Keep your load down; cycling will be more enjoyable and your bike will have fewer mechanical problems. You probably need less than you think you do. Even if you’re strong enough to haul a heavy load for extended periods, your bike will thank you for judicious packing. Rims, bearings and drive train will last longer.

We weigh each item we’re considering on a kitchen scale. A packing list for any trip is highly personal; it depends on expected weather, proximity of bike shops, your needs, and more.

If chances of a cold snap are small, and if warm clothing can be bought along your route, consider leaving bulky “just in case” items at home. Instead, buy a few things if a cold snap hits.

You can start with other travellers’ packing lists, but blindly copying someone else’s list doesn’t work. Refine your personal list by annotating it soon after returning a trip when practical thoughts are still in your mind.

For a starting point only, here are some of our lists:

  • Cuba  – January. Casas particulares, campismos , bivouac. Tropical climate.
  • Spain – May. Pilgrim hostels, hostales, hotels, prepared to bivouac.
  • Eastern Europe – September-October. Camping, hostels, hotels.
  • Bangkok to Paris – An eleven month journey across a wide range of climates and cultures. This list was prepared before the journey and annotated upon returning.

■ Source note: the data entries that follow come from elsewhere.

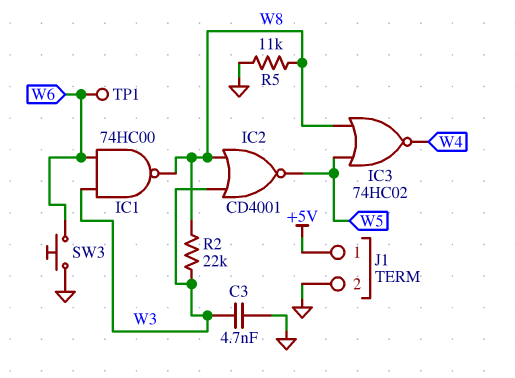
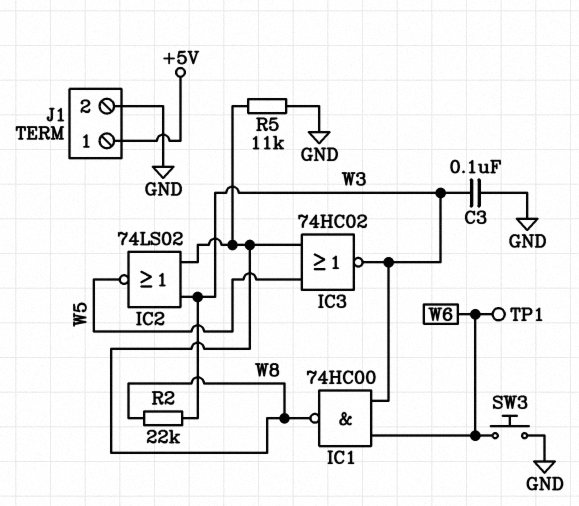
C3: 4.7nF (GND, W3) -> 100nF (GND, W3)
IC2: NOR CD4001 (in W3, in W8, out W5) -> NOR 74LS02 (in W3, in W8, out W5)
IC3: NOR 74HC02 (in W5, in W8, out W4) -> NOR 74HC02 (in W5, in W8, out W3)

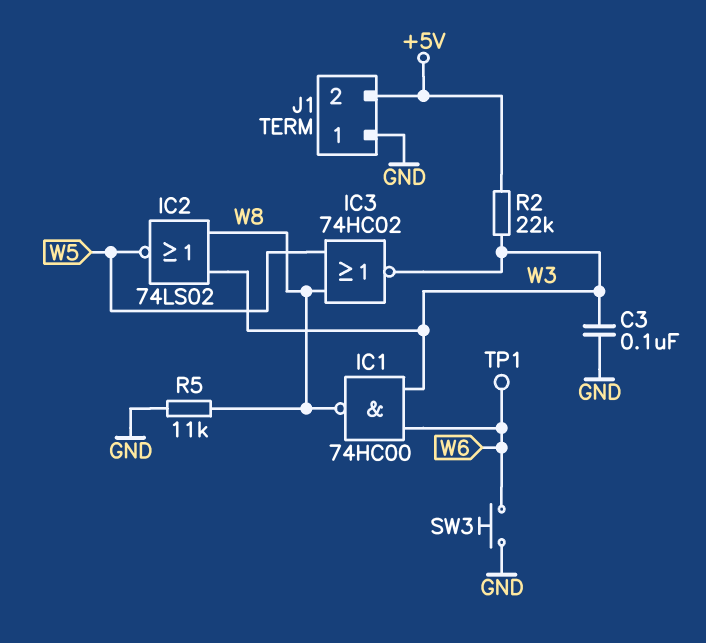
J1 pin 1: +5V -> GND
J1 pin 2: GND -> +5V
R2: 22k (W3, W8) -> 22k (+5V, W3)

Front panniers –something we didn’t have in the 1970s– have greatly improve bike handling compared to having nearly all the weight at the rear. Some suggest 50/50 weight distribution front/rear, about what we do. Put denser items (tools, guidebooks, cooking kit) in the smaller front panniers, and bulkier lighter ones (clothing, sleeping bags) in the rear.

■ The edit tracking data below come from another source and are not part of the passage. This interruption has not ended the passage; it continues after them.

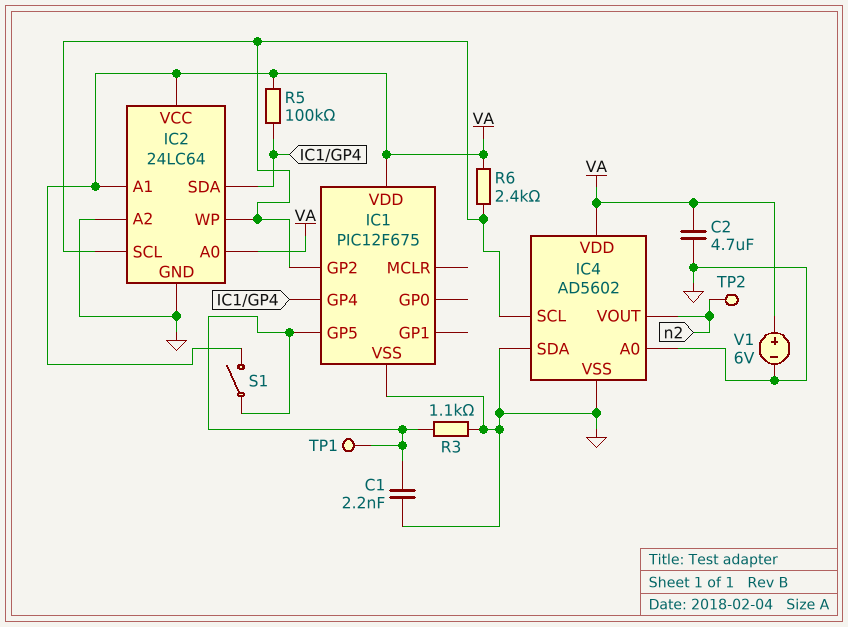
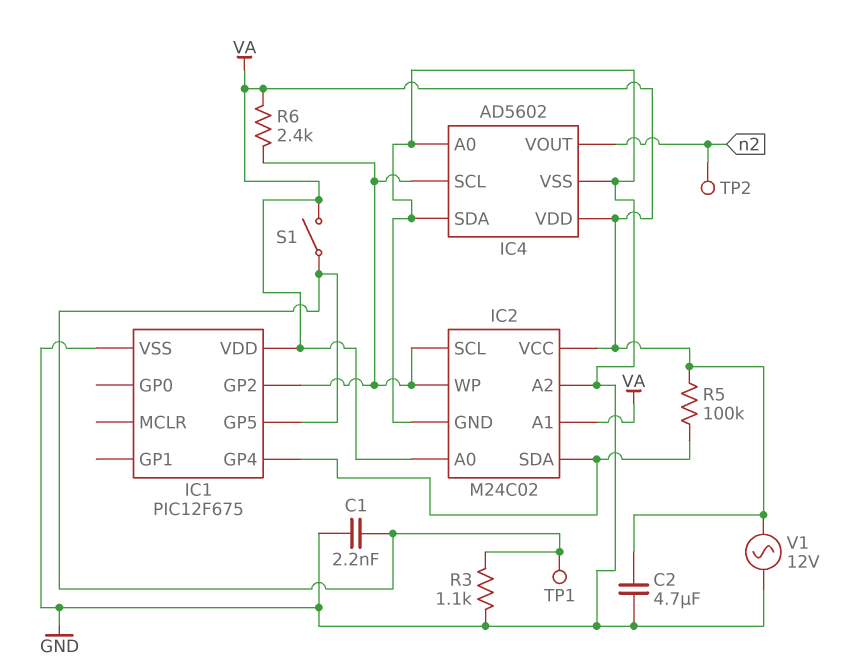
IC2: 24LC64 -> M24C02
V1: 6V (plus VA, minus GND) -> AC 12V (GND, VA)

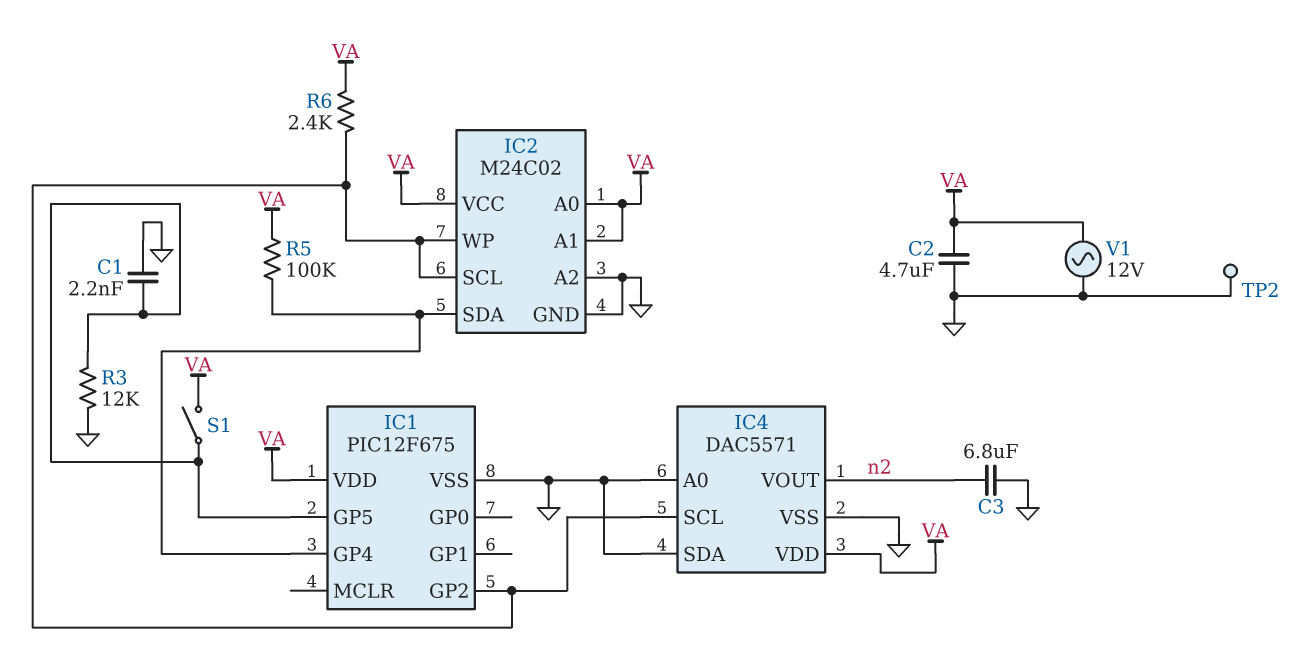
C3: none -> 6.8uF (GND, n2)
IC4: AD5602 -> DAC5571
R3: 1.1k (GND, IC1/GP5) -> 12k (GND, IC1/GP5)
TP1: test point (IC1/GP5) -> none
TP2: test point (n2) -> test point (GND)

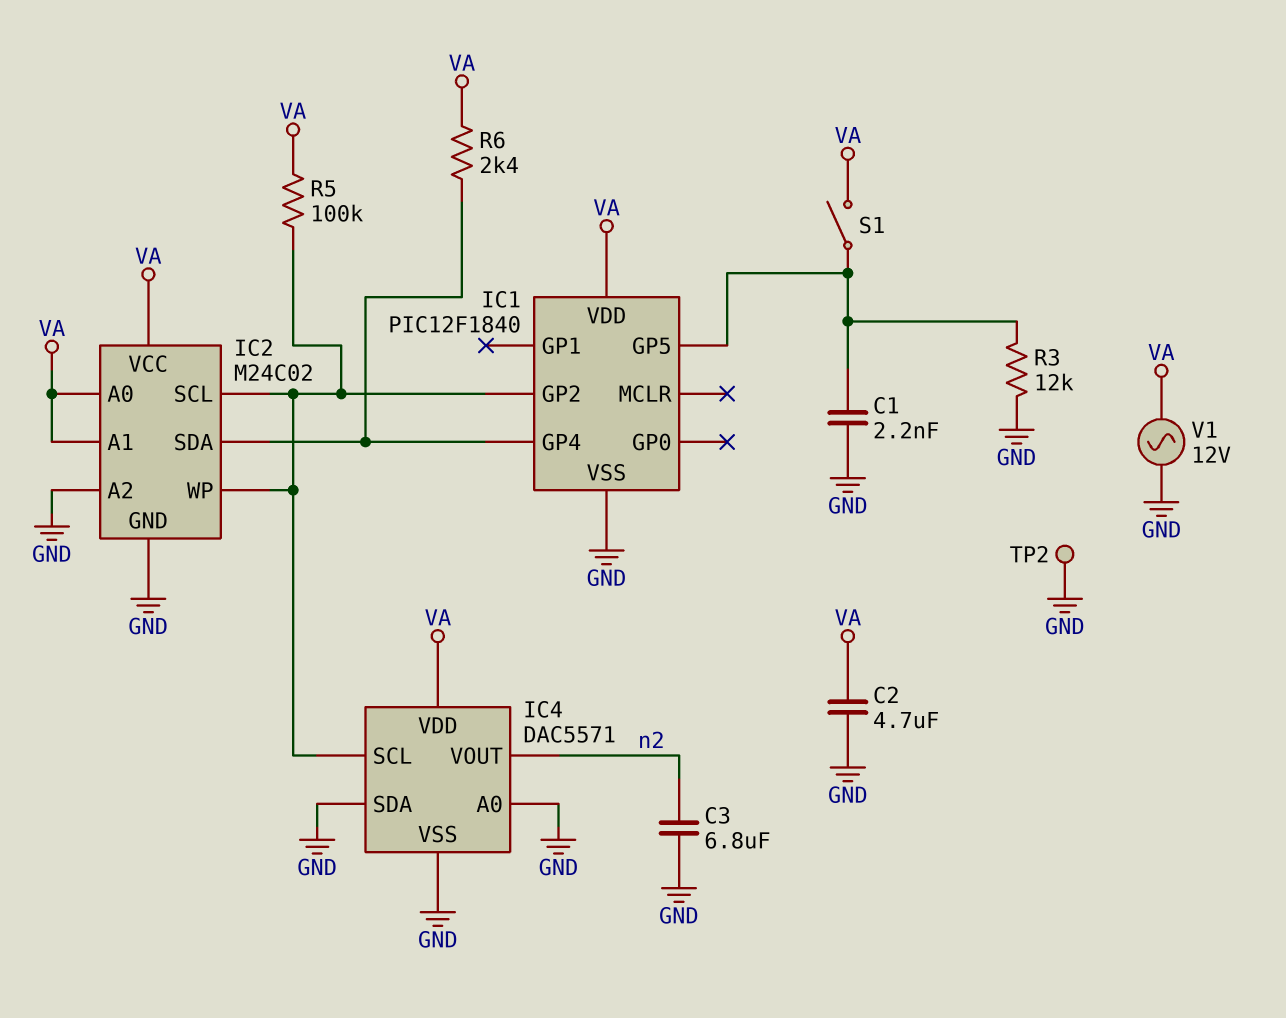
IC1: PIC12F675 -> PIC12F1840
R5: 100k (IC1/GP4, VA) -> 100k (IC1/GP2, VA)
R6: 2.4k (IC1/GP2, VA) -> 2.4k (IC1/GP4, VA)

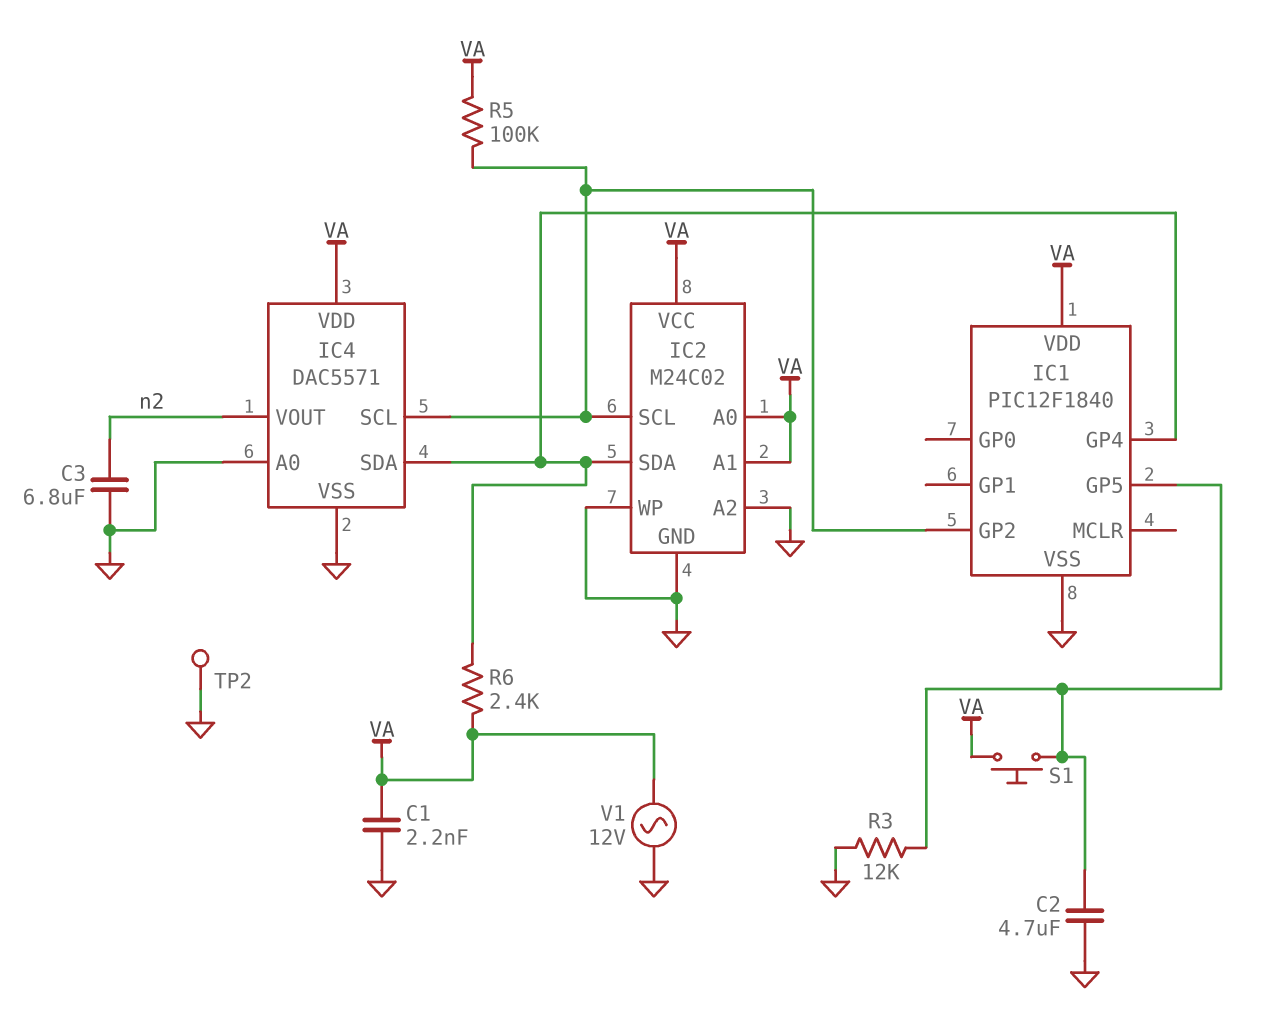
C1: 2.2nF (GND, IC1/GP5) -> 2.2nF (GND, VA)
C2: 4.7uF (GND, VA) -> 4.7uF (GND, IC1/GP5)
IC2 pin WP: IC1/GP2 -> GND
IC4 pin SDA: GND -> IC1/GP4
S1: switch (IC1/GP5, VA) -> button (IC1/GP5, VA)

Weight in your front panniers should be roughly even from side to side, or steering is affected. Side-to-side balance isn’t critical for rear panniers.

Keep passports, cameras, sunglasses, some local currency easy to take when you leave your bike. Chris takes his rack trunk when he moves away from his bike; Margo takes a handlebar bag. To minimize loss in case of petty theft, keep key travel documents, larger amounts of money, and bank cards, distributed in separate tucked-away locations.

We’ve tucked copies of our passport pages inside our seat posts. Wads of bills can be concealed in seat tube, handlebars, or behind pannier stiffeners. Note: This is for countries that are off the normal banking grid (Iran etc.) or where crisp new bills are needed for visas.

Margo has put small pieces of different coloured tape on each bag, and corresponding coloured tape on racks. This makes it quicker to mount panniers on racks, and helps us remember where key items are. The colours become mnemonics: “British Passport is red, so red tape.” or “Visa card is gold, so yellow tape.”

You’ll naturally develop a packing system that works for you.


Make a periodic critical inventory:
Have I been using it? Will I need it? Could I manage without it?

Use mail or courier to send home what you don’t need; give things away, especially if mail costs are high and someone local can make good use of them. Offer relevant maps and guidebooks to a traveller going the other way. Be grateful for any maps you are offered!